The report also criticises the Home Office’s decision to amalgamate the discrete statutory functions of the biometrics and surveillance camera commissioner roles under the purview of a single office, which was announced in July 2020.
In September 2021, the Home Office further proposed placing amalgamated role under the remit of the Information Commissioner’s Office (ICO), which Sampson himself described at the time as “ill-conceived”.
Noting that surveillance oversight has historically been “overburdened and under-resourced,” the report added: “The bill contains no provision for continuing the work of driving up standards for the development, procurement, adoption and use of surveillance cameras, a programme of work widely applauded across police, practitioner and industry communities.”
According to one of the report’s interviewees, the bill also makes no provision for the absorption of Sampson’s roles by the ICO, and “just deals with extinction”.
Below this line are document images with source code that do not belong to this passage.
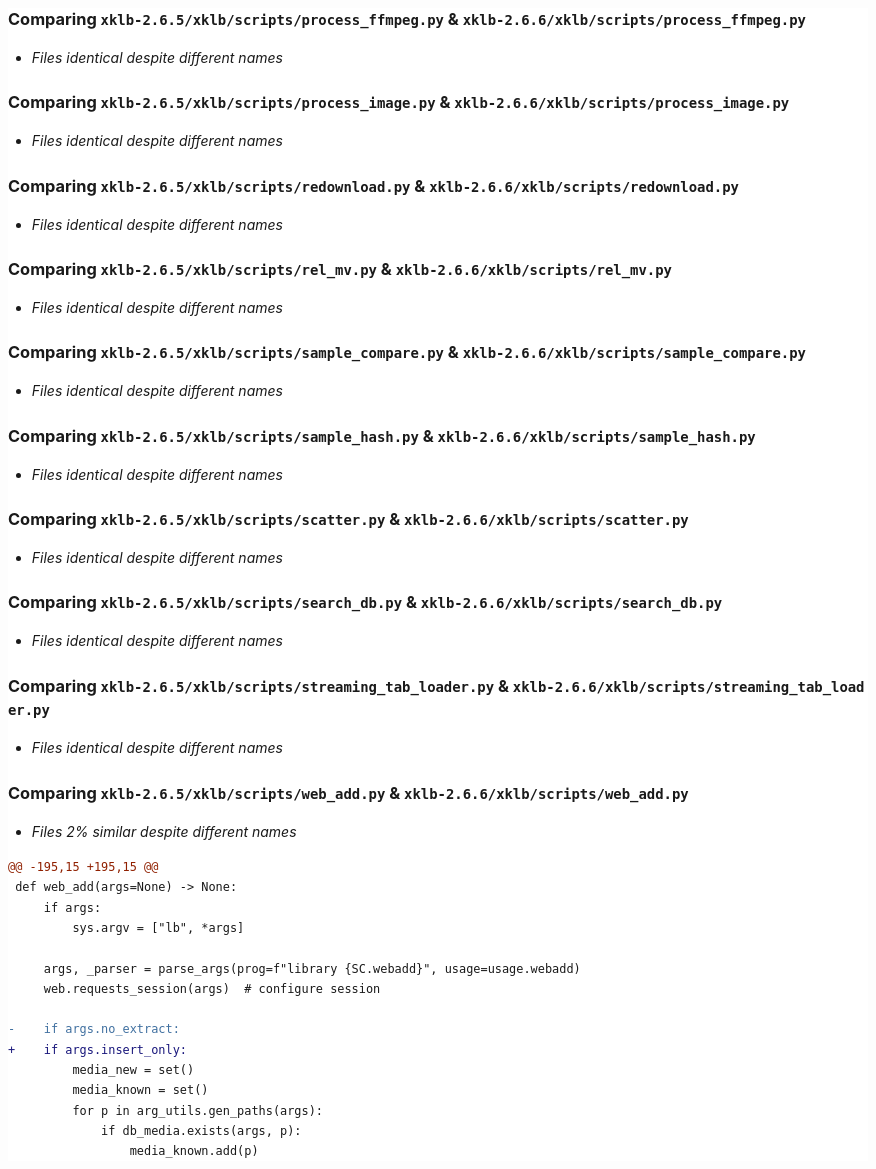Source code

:### Comparing `xklb-2.6.5/xklb/scripts/process_ffmpeg.py` & `xklb-2.6.6/xklb/scripts/process_ffmpeg.py`

 * *Files identical despite different names*

### Comparing `xklb-2.6.5/xklb/scripts/process_image.py` & `xklb-2.6.6/xklb/scripts/process_image.py`

 * *Files identical despite different names*

### Comparing `xklb-2.6.5/xklb/scripts/redownload.py` & `xklb-2.6.6/xklb/scripts/redownload.py`

 * *Files identical despite different names*

### Comparing `xklb-2.6.5/xklb/scripts/rel_mv.py` & `xklb-2.6.6/xklb/scripts/rel_mv.py`

 * *Files identical despite different names*

### Comparing `xklb-2.6.5/xklb/scripts/sample_compare.py` & `xklb-2.6.6/xklb/scripts/sample_compare.py`

 * *Files identical despite different names*

### Comparing `xklb-2.6.5/xklb/scripts/sample_hash.py` & `xklb-2.6.6/xklb/scripts/sample_hash.py`

 * *Files identical despite different names*

### Comparing `xklb-2.6.5/xklb/scripts/scatter.py` & `xklb-2.6.6/xklb/scripts/scatter.py`

 * *Files identical despite different names*

### Comparing `xklb-2.6.5/xklb/scripts/search_db.py` & `xklb-2.6.6/xklb/scripts/search_db.py`

 * *Files identical despite different names*

### Comparing `xklb-2.6.5/xklb/scripts/streaming_tab_loader.py` & `xklb-2.6.6/xklb/scripts/streaming_tab_loader.py`

 * *Files identical despite different names*

### Comparing `xklb-2.6.5/xklb/scripts/web_add.py` & `xklb-2.6.6/xklb/scripts/web_add.py`

 * *Files 2% similar despite different names*

```diff
@@ -195,15 +195,15 @@
 def web_add(args=None) -> None:
     if args:
         sys.argv = ["lb", *args]
 
     args, _parser = parse_args(prog=f"library {SC.webadd}", usage=usage.webadd)
     web.requests_session(args)  # configure session
 
-    if args.no_extract:
+    if args.insert_only:
         media_new = set()
         media_known = set()
         for p in arg_utils.gen_paths(args):
             if db_media.exists(args, p):
                 media_known.add(p)
```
On top of facial recognition being relegated to a solely data protection issues, the report also highlighted issues with fingerprints and DNA being handed over to the Investigatory Powers Commissioner (IPCO).
“Considering surveillance impacts and harms purely in terms of data protection is widely recognised as a highly restrictive and selective framing. It is also widely acknowledged that rights concerns arising from surveillance are not reducible to issues of privacy alone,” it said, adding the expansion of the IPCO’s remit also “risks a de facto segregation in the oversight of different biometrics techniques, where the governance of all other forms rests elsewhere.
“It removes any statutory duties from the interface of biometrics and surveillance, the policy basis on which ministers recently combined the POFA commissioner functions. Moreover, one could argue that given the potential for collateral intrusion, remote biometric surveillance resonates more closely with IPCO’s remit than fingerprints and DNA.”
However, the report added that most gaps opened up by the bill could be addressed if responsibility for the Surveillance Camera Code were moved to the IPOC, which it claimed “would harmonise all functions for oversight of traditional and remote biometrics in policing under one established and internationally regarded judicial oversight body”.
It concluded while one of the bill’s stated aims is simplification of surveillance oversight, the proposed ways of achieving greater simplicity could come at the expense of effective oversight, especially given “the significant uncertainties brought by emerging technologies”, and “may actually complicate the oversight landscape” in practice.
The report has been be submitted by Sampson as part of his evidence to the DPDI Bill Committee, which is scrutinising the proposed legislation ahead of its third reading in Parliament.
“The gap analysis remains incomplete, but the interim findings suggest that there may be significant gaps were the bill to proceed in its current form,” he wrote in an email to the committee, adding its authors are “well-placed to provide an objective, evidence-based commentary for the benefit of those tasked with policymaking and the individuals who come after me once my office has gone”.
In Europe, on the other hand, MEPs recently expanded the list of prohibited AI systems – in a raft of proposed amendments to the European Union’s (EU) AI Act – to include the use of LFR in publicly accessible spaces and the indiscriminate scraping of biometric data from social media or CCTV footage to create facial-recognition databases.
While retrospective remote biometric identification systems are now prohibited, MEPs kept exceptions for law enforcement but said it would only be for the prosecution of serious crimes and only after official judicial authorisation.